As everybody in the php world is bound to know, PHP4 is still the dominant platform on the net, despite its age and many shortcomings. Notwhistanding many improvements in speed, security and functionality, PHP 5 has seen so far a less-than-stellar adoption rate.
There have been a lot of discussions in the blogosphere about this “problem”, with the most basic explanation being:
- web hosters do not upgrade because some very successful web apps (blogs, cms, bulletins, etc…) still need php 4 to run
- php coders have to code for php 4 because otherwise they loose the opportunity of getting deployed on shared hosting
- since the apps run on php 4 anyway, why upgrade? (a classic case of dog-eats-tail)
Other people refer to PHP as victim-of-its-own-success: PHP 4 was good enough for everybody, so a lot of people do not feel compelled to upgrade.

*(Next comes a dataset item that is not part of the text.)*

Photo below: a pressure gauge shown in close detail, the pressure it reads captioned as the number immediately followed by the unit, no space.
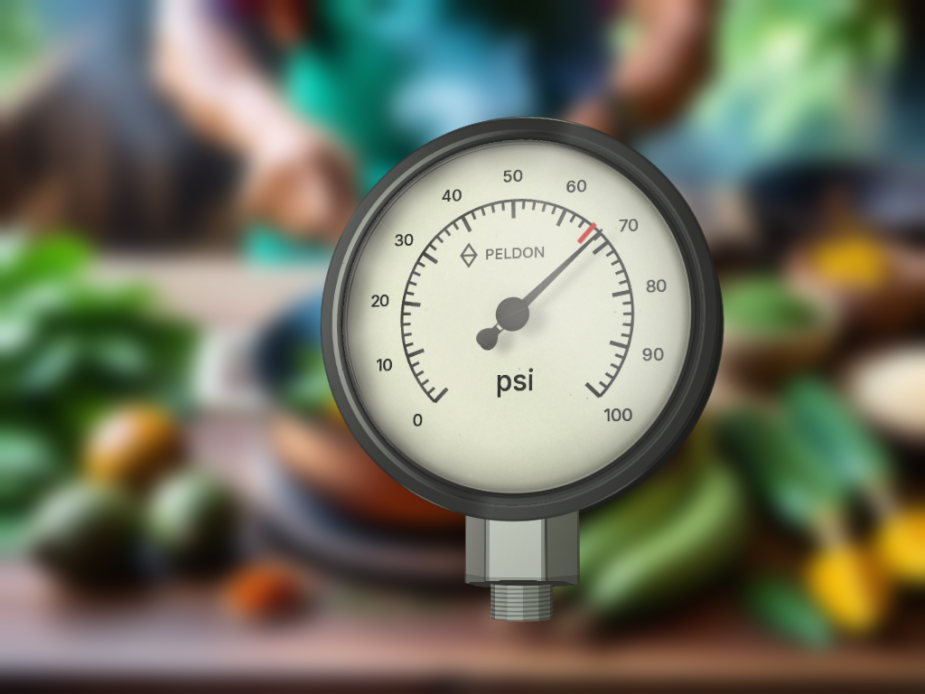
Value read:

While I am generally in favour of extreme ABInex and API stability (I have servers running php 4.0.4, pl1 mind you…), I have to admit that the current situation imposes a heavy burden on the developers of php libraries and applications: the coder has to cater to the quirks and bugs of every possible php version, and either avoid any enhancement that has seen the light roughly in the last 5 years (since the release of php 4.2) or resort to provide alternative code paths for the less-fortunate (the php-compat package on Pear is a great help if you’re into defensive coding).
The best proposal I have seen so far to this situation comes from the Drupal mailing list:
PICK A DATE FOR PHP 4 DESUPPORT AND ANNOUNCE IT TO THE WORLD WITH ENOUGH ADVANCE.
The chosen date has to be agreed upon by most major php application teams (this is the hard part), but most of them, have been planning the upgrade to php5 anyway.
- The hosters and sysadmins at private companies will be given enough time to test the deployment of the new php version
- The developers will feel the need to make sure that their app runs fine on php 5 before the cutover date
- Everybody will be happy (except Stefan Esser, he never is…)
One last question remains open: WHAT SHALL WE CALL THE DAY THAT PHP4 IS PUT TO REST?